古い細胞がアポトーシスを起こして『自殺』したり、何らかの外的な要因からネクローシスを起こして『壊死』したり。
環境中に満ち満ちた細菌やウィルスが侵入するが、白血球という防衛軍がそれらの病原菌と常に戦争していて、双方に大変な死者が出ている。
僕らはそうした体内の『死』に気付かない。
『死』は自分と無縁などこか遠くのもの、いつか訪れるけど今はまだ来ていないもの、と考えがちだが、そうではない。
それは常に、ここにあるんだ。
『死』は『生』の対極にある概念ではない。
『死』と『生』が不可解にまじりあい、せめぎあう場。それが僕らの体なんだ。
だからね、何もことさらに死を恐れる必要はない。
『死』は急に降ってわいたように訪れるんじゃない。
体の中にある『死』が『生』とせめぎあいつつも、次第にふくらんでいき、やがて体全体を覆う。
人間はそういうふうに死んでいく。
『生』の始まりを定義することはある程度簡単だ。精子と卵子が結合し、受精卵ができた、その瞬間を『生』の始まりと呼んで差し支えないだろう。

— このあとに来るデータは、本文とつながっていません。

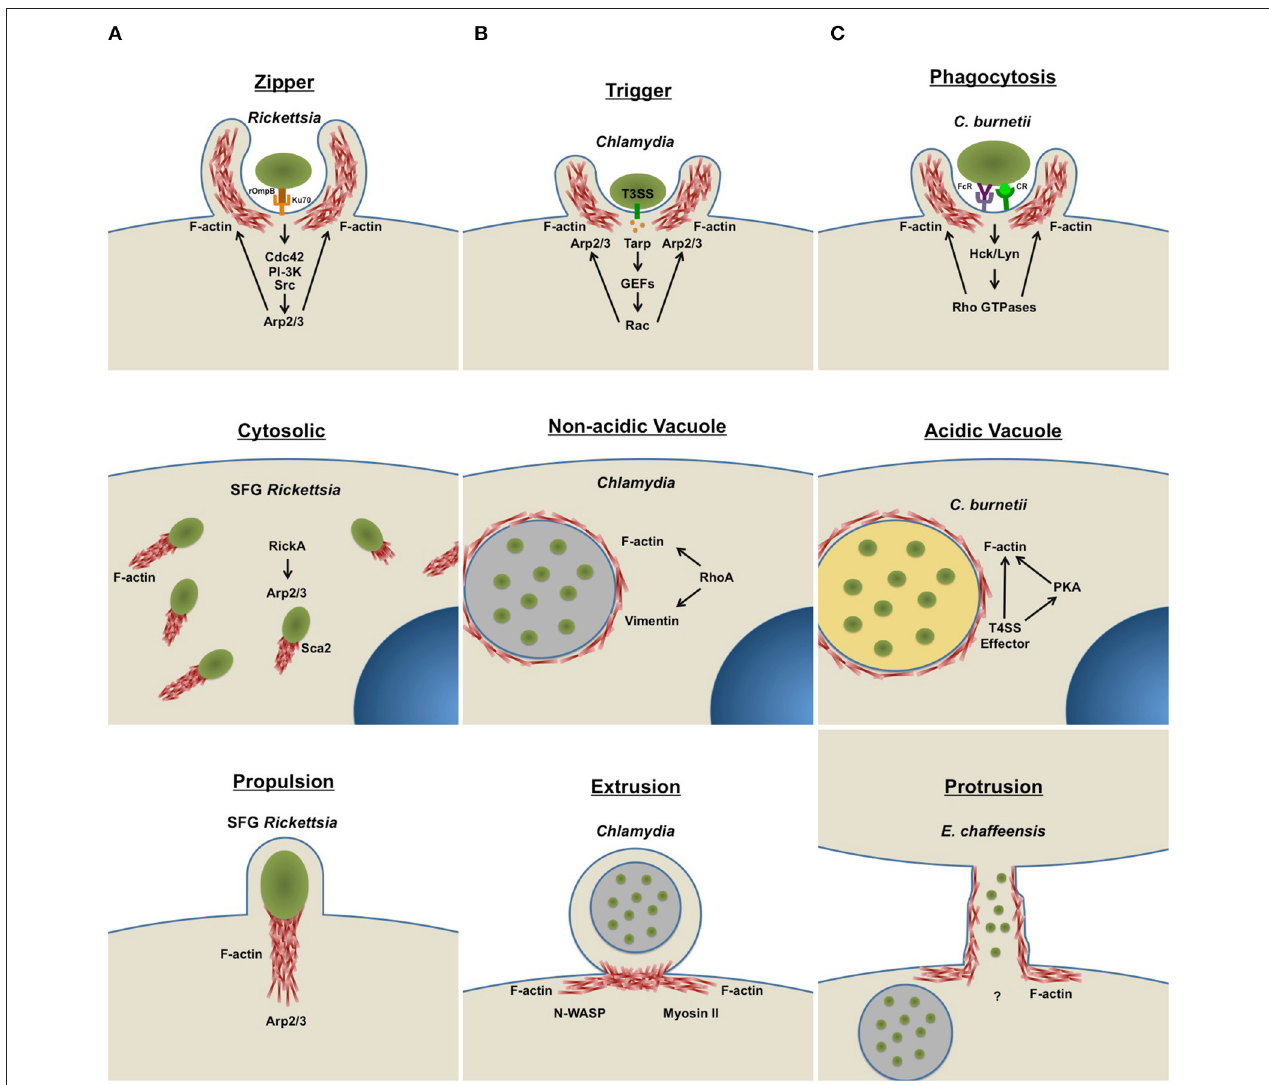
FIGURE 1 | Intracellular bacteria use host actin for diverse infection events. Intracellular bacteria actively manipulate the host actin cytoskeleton to facilitate major lifecycle events, such as cellular invasion, intracellular replication, and dissemination. Arrows indicate activation of specific host cell components. (A) Host cell entry: In non-phagocytic cells, bacteria use a zipper ( Rickettsia ) or trigger ( Chlamydia ) mechanism to facilitate infection. Phagocytic cells engulf bacterial pathogens ( C. burnetii and E. chaffeensis ) by phagocytosis. To promote uptake, bacteria actively remodel actin at the attachment site by activating host kinase signaling cascades. (B) Intracellular life: Some cytosolic bacteria (SFG Rickettsia ) form actin tails to facilitate mobility within the cell. Pathogens that reside within membrane-bound vacuoles ( Chlamydia, C. burnetii , and E. chaffeensis ) manipulate the cytoskeleton to facilitate vacuole formation and stability. (C) Host cell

しかし『死』の定義は実に曖昧なんだ。医学的には、呼吸停止、心停止、瞳孔散大を死と呼んでいるが、こんなものはあくまで便宜的なもので、死んだ後にもヒゲが伸びるという話は君も聞いたことがあるだろう。
このあたりは、国家の滅亡とアナロジーをなしているように思える。政治機能の停止、経済機能の破綻、象徴的存在の消滅といった現象を国家の滅亡と定義しても、かつての国民たちはけっこう生き残っていたりするわけだ。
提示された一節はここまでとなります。